Dataset entries:
........

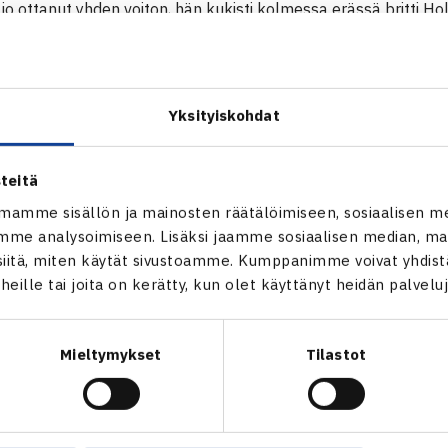
o ottanut yhden voiton, hän kukisti kolmessa erässä britti Ho
hän kohtaa Espanjan Rocio de la Torre-Sanchezin. Pääsarjapaik
000$ ITF-turnaus
Yksityiskohdat
, Portugali 5.-11.2.
arsinta
Katariina Tuohimaa (10.) – Holly Richards Britannia 46 61 63
teitä
mamme sisällön ja mainosten räätälöimiseen, sosiaalisen m
me analysoimiseen. Lisäksi jaamme sosiaalisen median, mai
itä, miten käytät sivustoamme. Kumppanimme voivat yhdistää
t heille tai joita on kerätty, kun olet käyttänyt heidän palvelu
Mieltymykset
Tilastot
en
Seuraava uutinen: T.N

........

(WHAT TO DO):
Output the data above exactly, excluding images.

(SOLUTION BELOW):
o ottanut yhden voiton, hän kukisti kolmessa erässä britti Ho
hän kohtaa Espanjan Rocio de la Torre-Sanchezin. Pääsarjapaik
000$ ITF-turnaus
Yksityiskohdat
, Portugali 5.-11.2.
arsinta
Katariina Tuohimaa (10.) – Holly Richards Britannia 46 61 63
teitä
mamme sisällön ja mainosten räätälöimiseen, sosiaalisen m
me analysoimiseen. Lisäksi jaamme sosiaalisen median, mai
itä, miten käytät sivustoamme. Kumppanimme voivat yhdistää
t heille tai joita on kerätty, kun olet käyttänyt heidän palvelu
Mieltymykset
Tilastot
en
Seuraava uutinen: T.N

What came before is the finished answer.